Минбах смотрел на него пьяными от успеха невидящими глазами.

– Оганянц, – повторил Сидоров с ненавистью и потряс капитана от хирургии за узкие плечи.

Минбах протрезвел, спохватился, рванул на сцену, и обмякший Сидоров услышал, что несчастную женщину Минбах без стыда наградил званием «заслуженной учительницы республики». Оганянц и правда была учительницей русского языка, пока нарастающая тахилалия не сделала ее работу невозможной.

– …прочтет вслух первую главу «Евгения Онегина» нашего великого поэта Александра Сергеевича Пушкина всего за десять минут!

Полуотвернувшись от публики и глядя в пол, Оганянц забормотала про дядю со страшной скоростью. Зал принялся хлопать и свистеть. Оганянц быстро закрыла лицо руками и заговорила громче. Зал был в восторге.

– Тише! Тише! – покрикивал дефилирующий по проходу Минбах. – Уважаем Пушкина!
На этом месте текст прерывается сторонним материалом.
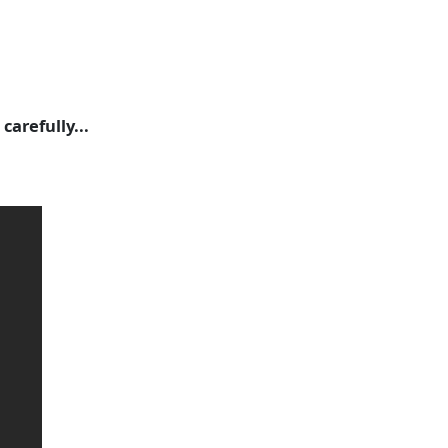
carefully...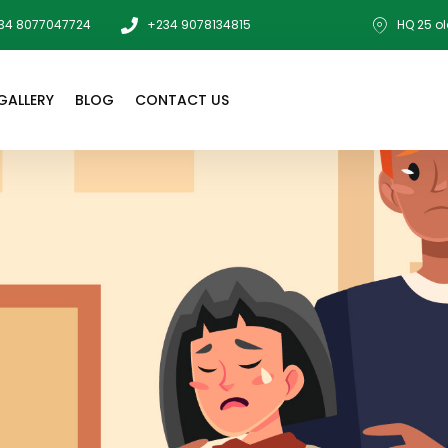
34 8077047724
+234 9078134815
HQ 25 ol
GALLERY
BLOG
CONTACT US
– Какое кощунство! – прошептал над ухом у Сидорова директор ДК.

– А вот можем пойти произвести расчеты, – сказал Сидоров очень вовремя.

Директор ДК посмотрел на него с большим отвращением и повел кривыми тропами к себе в кабинет, и когда Сидоров вернулся в зал, ощущая, что в мире нет места драгоценнее и прекраснее, чем внутренний карман его пиджака, Евстахова с той же страшной, надетой поверх лица улыбкой, стояла, накинув пальто на купальник, прямо посреди зрительного зала, и раздавала автографы с таким видом, будто это было самое привычное дело для дурдомовской нянечки. Сидоров, взбешенный, подошел, взял ее за руку и повел в коридор, как впереди Минбах вел детей, и сказал: «А ну хватит, надевайте юбку», – и Евстахова улыбнулась такой крошечной понимающей улыбкой, что он вдруг оцепенел от ужаса и отвернулся. Она достала из сумки юбку, кофту, пояс с чулками и отошла в уголок.